Orphelin looked around for a seat, settled wearily down. His face was stiff and gray. “That was how I met Gregorian.”
“You were friends, then?” Whenever the bureaucrat looked at Orphelin’s face too long, the flesh melted away layer by layer, and the skull rose grinning to the surface. Only by regularly glancing away could he banish the vision.
“No, of course not.” The doctor gazed sightlessly at a dusty crucifix ringed by a small collection of sepia flats. His clasped hands rested upon his knees. “I despised him on sight.
“We met in the dueling halls of the Puzzle Palace. Suicide was nominally illegal, but the authorities winked at it — training grounds for leadership and so on. He had a coterie of admirers listening to him talk about control theory and the biological effects of projective chaos weapons. A striking young man, charismat-ically self-assured. He had a bad reputation.

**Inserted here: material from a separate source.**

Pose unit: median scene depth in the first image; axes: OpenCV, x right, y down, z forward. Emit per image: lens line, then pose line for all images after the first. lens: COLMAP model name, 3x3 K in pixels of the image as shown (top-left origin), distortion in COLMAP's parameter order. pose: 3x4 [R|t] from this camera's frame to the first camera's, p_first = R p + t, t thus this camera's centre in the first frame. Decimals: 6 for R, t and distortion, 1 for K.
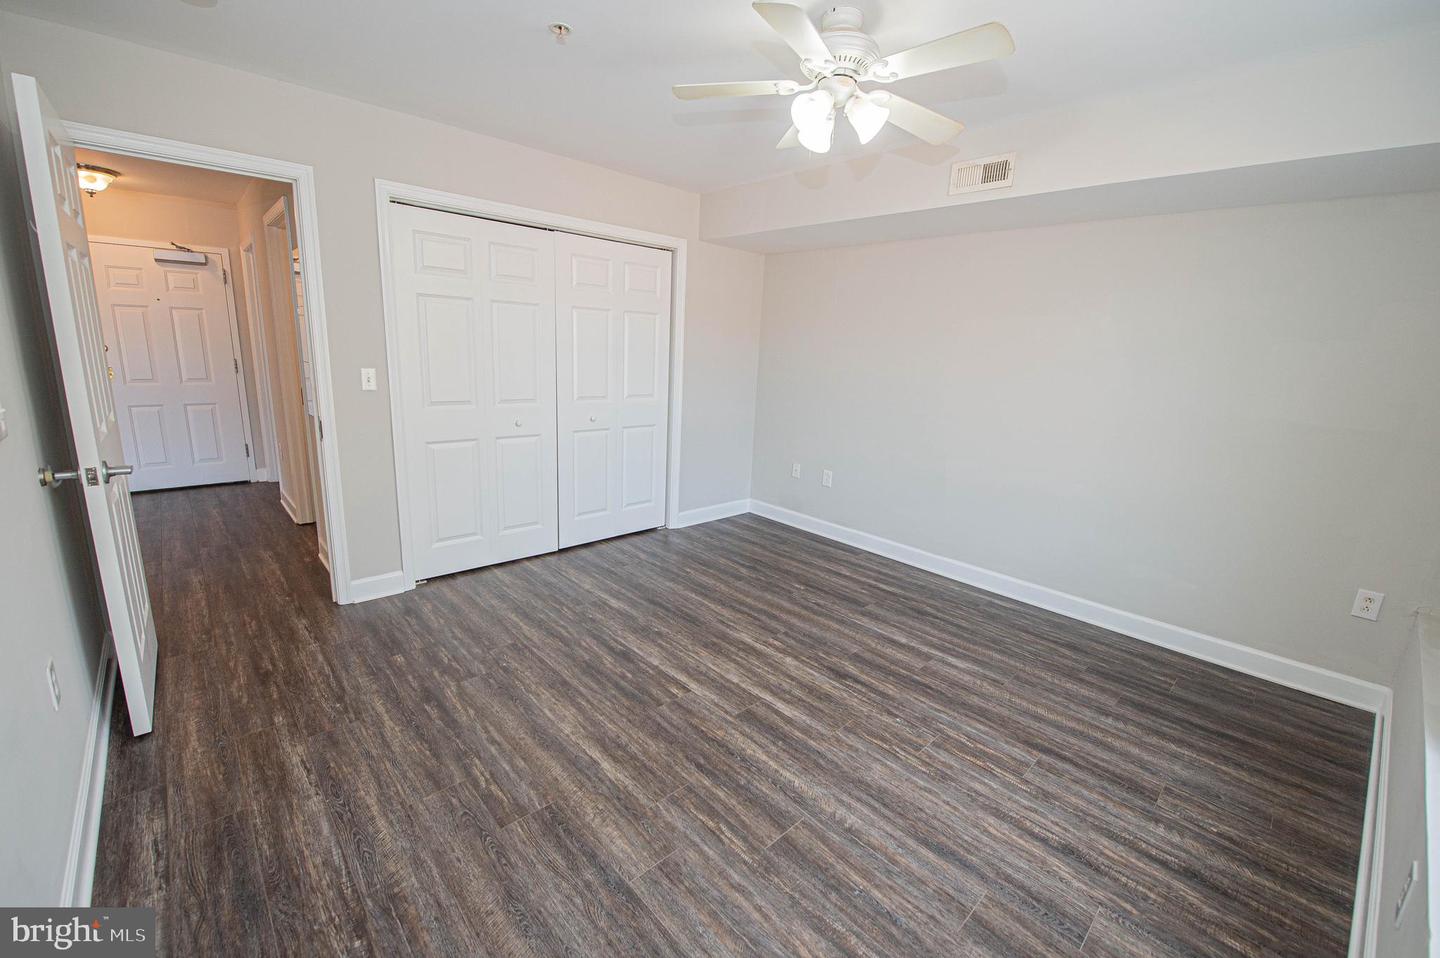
lens RADIAL K [[582.9, 0, 708.4], [0, 582.9, 479.2], [0, 0, 1]] dist [-0.011323, -0.002445]
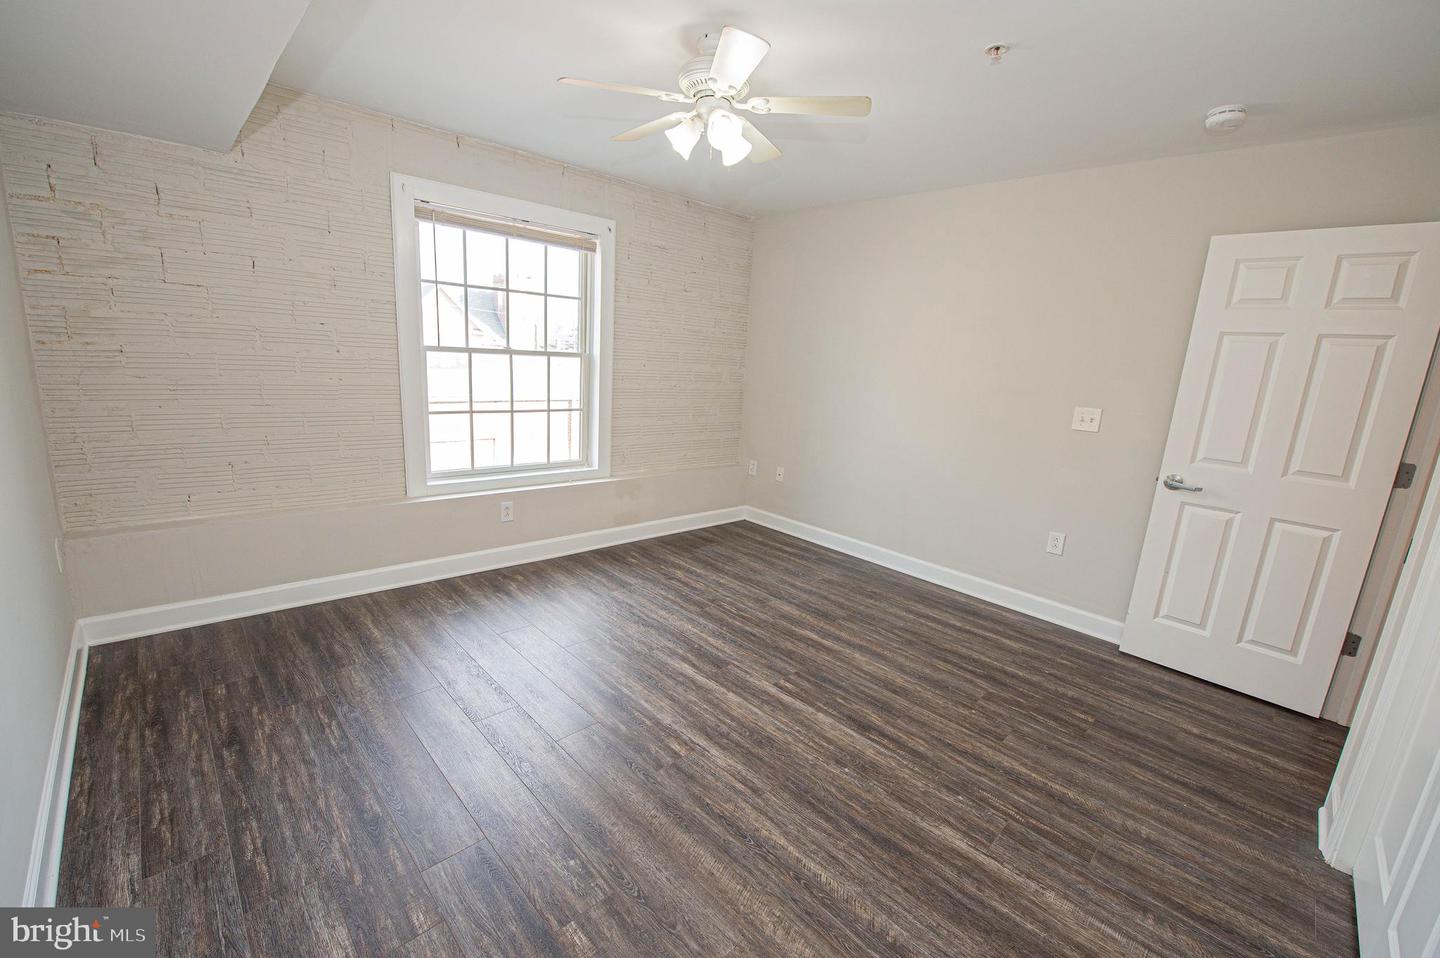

His skin was pale, and he wore the offworld jewelry that was popular back then: bloodstones embedded in the fingers, bands of silver around the wrists with the veins routed through crystal channels.”
“Yes, I remember that style,” the bureaucrat said. “Expensive, as I recall.”
Orphelin shrugged. “It was his popularity that most offended me. I was a material phenomenologist. So while Gregorian could freely discuss what he was learning, my education was very strictly controlled, and I wasn’t allowed to take any of it out of class. What status I had in student circles came from my having studied under a pharmacienne before I came to Laputa. Oh, I was their trained ape all right! Dressed all in black with saltmouse skulls and feather fetishes hung on the fringes. I played suicide not so much for the prestige of winning, but to brush fingertips against death — morbid shock was much more common than anyone ever let on. I made dark hints that I won because I had occult powers. And Gregorian burst out laughing at the sight of me! Did you ever play suicide?”
The bureaucrat hesitated. “Once. . . I was young.”
“Then I don’t have to tell you that it’s a rigged game. Anyone foolish enough to play by the rules is going to lose. I had mastered the standard means of cheating — tapping in extra data sources, relaying your opponent’s signal through a millisecond-delay circuit, all the usual — and enjoyed a local reputation as a mind warrior. But Gregorian beat me three times running. I had a mistress, an Inner Circle bitch with those aristocratic near-abstract features that take three generations of intensive gene reworking to achieve. He humiliated me in front of her and his father and what few friends I had.”
“You met his father? What was he like?”
“I have no idea. It was edited out before we left the halls. His father was somebody important who couldn’t afford to be connected with the games. All I remember of him was that he was there.
“A year later I returned home to the Tidewater with Gregorian beside me. We shared a room at my parents’ hotel as if we were close friends. By then, antipathy had blossomed into hatred. We’d agreed to have a wizard’s duel — three questions each, winner take all.
“The night we went in search of the maddrake root was wet and starless. We dug by the paupers’ boneyard, where we would not be disturbed. Gregorian straightened first, hands all mud. I have it, he said. He snapped the root in two and held it to my nose. Maddrake has a distinctive odor. It was only after I had swallowed my half that — that smile of his! — it occurred to me that he might have rubbed his hands with maddrake sap and offered instead the halfaman root, which is a close cousin but can be counteracted with a simple antidote. Too late. I had to trust him. We waited until the trees burned green to their cores and the wind spoke. Let us begin, I said.
“Gregorian leaped up and walked through the bones with his arms out, making the skeletons rattle. They were not well maintained, of course. The paint was faded, and half the bones had fallen to the ground so that we trod them underfoot. The death-forces flowed up from them and crawled under my skin, and that made me bold. I felt strong with death. Turn and face me, I commanded. Or are you afraid?